La Loi KOUCHNER du 4 mars 2002 offre la possibilité aux victimes d’aléas thérapeutiques survenus postérieurement au 05.09.2001, d’être indemnisées, à condition que le préjudice subi remplisse l’un des critères de gravité suivants :

  • Un arrêt des activités professionnelles supérieur à 6 mois consécutifs ou 6 mois non consécutifs sur une période d’un an ou des gênes temporaires constitutives d’un déficit fonctionnel temporaire supérieur ou égal à 50 %, pendant une durée d’au moins 6 mois consécutifs, ou 6 mois non consécutifs sur une période de 12 mois
  • Un taux de déficit fonctionnel permanent supérieur à 24 %
  • Une inaptitude définitive à exercer l’activité professionnelle occupée lors de la prise en charge
  • Des troubles graves dans les conditions d’existence

L’indemnisation de vos préjudices se fera alors par l’ONIAM (Office National d'Indemnisation des Accidents Médicaux), organisme public créé par la loi du 4 mars 2002.

Placé sous la tutelle du Ministère de la santé, l’ONIAM a pour mission d'organiser un dispositif d'indemnisation amiable, rapide et gratuit, des victimes d'accidents médicaux graves.

La procédure d’indemnisation d’un aléa thérapeutique :

La responsabilité médicale est l’affaire de spécialistes et nécessite des compétences avérées dans le domaine.

Au sein de son équipe, SOS RECOURS dispose de juristes spécialisés en responsabilité médicale, dédiés à ce type de dossiers.

Après un premier entretien et un examen préalable de votre problématique, nos juristes vous orienteront vers un médecin de recours spécialisé en réparation du dommage corporel qui étudiera votre dossier médical et le cas échéant vous examinera.

Si le médecin confirmait l’existence d’un aléa thérapeutique et estimait que vos préjudices remplissent les critères de gravité permettant une indemnisation par l’ONIAM, il dressera un rapport d’expertise.

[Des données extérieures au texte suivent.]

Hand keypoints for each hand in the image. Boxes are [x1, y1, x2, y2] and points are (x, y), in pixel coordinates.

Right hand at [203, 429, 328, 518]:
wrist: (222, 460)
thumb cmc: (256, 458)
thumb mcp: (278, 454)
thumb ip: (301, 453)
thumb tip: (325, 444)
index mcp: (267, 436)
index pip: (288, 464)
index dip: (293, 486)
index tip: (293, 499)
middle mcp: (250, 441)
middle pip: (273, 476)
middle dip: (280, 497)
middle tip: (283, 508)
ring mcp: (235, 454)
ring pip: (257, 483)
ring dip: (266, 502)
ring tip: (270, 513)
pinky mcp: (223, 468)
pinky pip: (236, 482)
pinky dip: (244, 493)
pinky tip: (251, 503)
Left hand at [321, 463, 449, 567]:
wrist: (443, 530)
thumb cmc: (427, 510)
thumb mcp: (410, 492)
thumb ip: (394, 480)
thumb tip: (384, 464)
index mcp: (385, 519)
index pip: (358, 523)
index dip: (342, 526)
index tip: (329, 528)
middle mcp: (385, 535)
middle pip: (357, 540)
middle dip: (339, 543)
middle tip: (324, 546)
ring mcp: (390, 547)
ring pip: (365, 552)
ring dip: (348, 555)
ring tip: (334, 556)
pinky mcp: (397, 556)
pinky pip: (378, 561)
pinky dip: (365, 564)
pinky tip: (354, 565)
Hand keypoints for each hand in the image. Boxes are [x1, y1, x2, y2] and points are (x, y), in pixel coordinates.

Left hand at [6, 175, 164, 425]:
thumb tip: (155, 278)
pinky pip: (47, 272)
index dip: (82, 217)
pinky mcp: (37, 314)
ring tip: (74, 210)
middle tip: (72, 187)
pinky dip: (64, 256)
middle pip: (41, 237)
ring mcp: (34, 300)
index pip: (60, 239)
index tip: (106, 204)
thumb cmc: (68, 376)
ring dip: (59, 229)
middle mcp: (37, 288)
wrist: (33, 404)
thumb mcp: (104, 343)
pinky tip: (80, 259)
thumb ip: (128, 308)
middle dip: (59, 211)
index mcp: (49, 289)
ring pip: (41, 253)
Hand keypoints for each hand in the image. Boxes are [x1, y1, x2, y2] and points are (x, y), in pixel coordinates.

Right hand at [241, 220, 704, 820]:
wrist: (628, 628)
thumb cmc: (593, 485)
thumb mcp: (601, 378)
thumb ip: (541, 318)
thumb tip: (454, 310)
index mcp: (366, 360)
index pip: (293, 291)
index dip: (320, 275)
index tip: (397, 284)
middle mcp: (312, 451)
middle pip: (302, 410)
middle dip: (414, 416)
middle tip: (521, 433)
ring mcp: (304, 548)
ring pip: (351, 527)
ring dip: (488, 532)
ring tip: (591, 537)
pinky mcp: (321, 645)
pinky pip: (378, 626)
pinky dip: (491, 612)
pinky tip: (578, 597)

Nos juristes vous accompagneront alors dans le cadre de l’exercice de votre recours indemnitaire en saisissant, pour vous, la CCI (Commission de conciliation et d’indemnisation des accidents médicaux) territorialement compétente.

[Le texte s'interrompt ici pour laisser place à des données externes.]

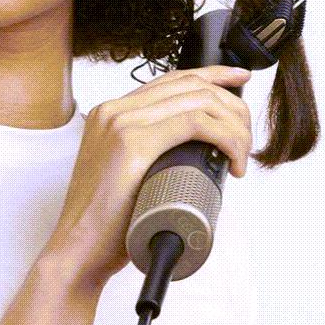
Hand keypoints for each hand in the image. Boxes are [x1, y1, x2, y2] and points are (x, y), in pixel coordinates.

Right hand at [43, 65, 252, 292]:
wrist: (78, 249)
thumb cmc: (106, 222)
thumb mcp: (127, 174)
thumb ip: (150, 152)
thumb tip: (197, 152)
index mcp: (111, 113)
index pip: (172, 79)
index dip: (213, 75)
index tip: (240, 81)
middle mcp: (114, 110)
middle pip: (191, 85)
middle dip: (232, 106)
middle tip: (246, 137)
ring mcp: (121, 123)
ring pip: (198, 101)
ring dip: (234, 125)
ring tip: (241, 154)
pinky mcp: (132, 144)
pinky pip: (195, 123)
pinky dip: (225, 137)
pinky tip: (233, 158)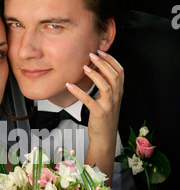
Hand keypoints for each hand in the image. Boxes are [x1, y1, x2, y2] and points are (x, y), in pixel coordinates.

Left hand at [66, 50, 123, 182]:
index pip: (120, 72)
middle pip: (114, 76)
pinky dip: (78, 91)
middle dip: (103, 63)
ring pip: (105, 86)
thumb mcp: (108, 100)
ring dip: (95, 74)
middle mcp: (116, 97)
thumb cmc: (104, 118)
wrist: (105, 137)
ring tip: (84, 67)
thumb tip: (97, 69)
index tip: (101, 52)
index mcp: (119, 92)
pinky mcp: (98, 113)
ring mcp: (108, 106)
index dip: (111, 60)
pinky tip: (69, 85)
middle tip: (92, 55)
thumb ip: (106, 86)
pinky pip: (88, 100)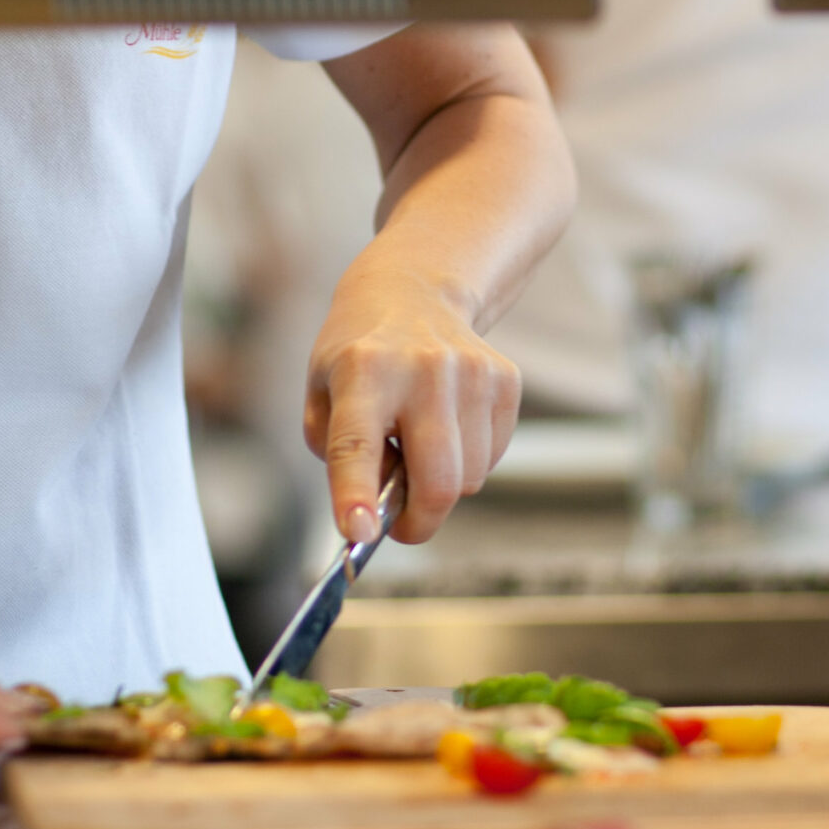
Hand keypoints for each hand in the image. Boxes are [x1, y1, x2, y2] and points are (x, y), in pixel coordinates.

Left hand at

Après étude de votre dossier, la CCI validera ou non la recevabilité de votre dossier. S’il est accepté, elle désignera un expert neutre pour vous examiner, au contradictoire des établissements de santé et praticiens mis en cause.

Nos juristes et notre médecin de recours, travaillant en étroite collaboration, seront à vos côtés pour vous défendre lors des opérations d’expertise contradictoire.

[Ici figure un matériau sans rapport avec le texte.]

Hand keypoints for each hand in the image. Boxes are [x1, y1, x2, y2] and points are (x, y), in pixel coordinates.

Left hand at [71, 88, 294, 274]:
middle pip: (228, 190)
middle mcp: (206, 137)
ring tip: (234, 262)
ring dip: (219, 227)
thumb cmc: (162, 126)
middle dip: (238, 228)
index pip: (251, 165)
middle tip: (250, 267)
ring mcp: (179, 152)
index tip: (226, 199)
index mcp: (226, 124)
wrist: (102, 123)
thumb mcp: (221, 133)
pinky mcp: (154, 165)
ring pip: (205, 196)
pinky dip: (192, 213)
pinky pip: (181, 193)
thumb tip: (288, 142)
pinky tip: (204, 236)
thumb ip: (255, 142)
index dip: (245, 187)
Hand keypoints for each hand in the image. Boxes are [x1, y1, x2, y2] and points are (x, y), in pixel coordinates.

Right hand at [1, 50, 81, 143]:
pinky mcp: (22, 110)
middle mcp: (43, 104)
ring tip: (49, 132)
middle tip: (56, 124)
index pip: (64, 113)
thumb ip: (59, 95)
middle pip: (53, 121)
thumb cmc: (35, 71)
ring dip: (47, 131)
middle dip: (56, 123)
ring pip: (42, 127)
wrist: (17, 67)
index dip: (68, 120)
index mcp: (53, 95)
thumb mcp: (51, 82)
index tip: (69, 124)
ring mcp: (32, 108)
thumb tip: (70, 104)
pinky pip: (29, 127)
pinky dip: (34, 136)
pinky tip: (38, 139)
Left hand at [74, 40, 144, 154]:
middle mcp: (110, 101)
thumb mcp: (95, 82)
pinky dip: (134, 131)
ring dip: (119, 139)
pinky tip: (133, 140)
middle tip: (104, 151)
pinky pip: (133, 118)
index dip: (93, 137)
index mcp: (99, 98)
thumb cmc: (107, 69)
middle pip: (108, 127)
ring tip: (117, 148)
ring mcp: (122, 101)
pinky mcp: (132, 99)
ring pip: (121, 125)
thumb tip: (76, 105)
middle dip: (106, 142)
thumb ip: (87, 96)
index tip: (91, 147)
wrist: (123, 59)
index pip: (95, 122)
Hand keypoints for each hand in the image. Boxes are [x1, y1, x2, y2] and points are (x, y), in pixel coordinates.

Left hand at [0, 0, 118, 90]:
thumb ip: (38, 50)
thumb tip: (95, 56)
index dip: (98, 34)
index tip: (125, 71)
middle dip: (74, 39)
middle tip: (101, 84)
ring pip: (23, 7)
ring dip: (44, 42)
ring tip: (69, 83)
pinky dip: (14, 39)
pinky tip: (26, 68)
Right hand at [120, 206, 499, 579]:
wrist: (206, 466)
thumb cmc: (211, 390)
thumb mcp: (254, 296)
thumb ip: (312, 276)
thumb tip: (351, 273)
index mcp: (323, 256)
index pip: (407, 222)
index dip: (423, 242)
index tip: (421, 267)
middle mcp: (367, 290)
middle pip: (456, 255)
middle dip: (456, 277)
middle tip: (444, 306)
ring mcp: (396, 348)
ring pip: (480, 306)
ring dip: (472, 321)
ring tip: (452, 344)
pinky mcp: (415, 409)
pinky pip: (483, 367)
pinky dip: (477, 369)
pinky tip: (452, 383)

A l’issue, un rapport sera dressé par l’expert désigné par la CCI et transmis à cette dernière.

Ce rapport sera étudié conjointement par nos juristes et le médecin de recours, qui formuleront, le cas échéant, des observations adressées à la CCI en vue d’une convocation devant la Commission.

Nos juristes se tiendront à vos côtés lors de cette audience, à l’issue de laquelle un avis sera rendu.

Nos juristes se chargeront alors d’étudier l’avis et de traiter votre recours indemnitaire avec l’ONIAM, dans le but de vous obtenir une juste réparation de vos préjudices, conforme aux barèmes indemnitaires applicables.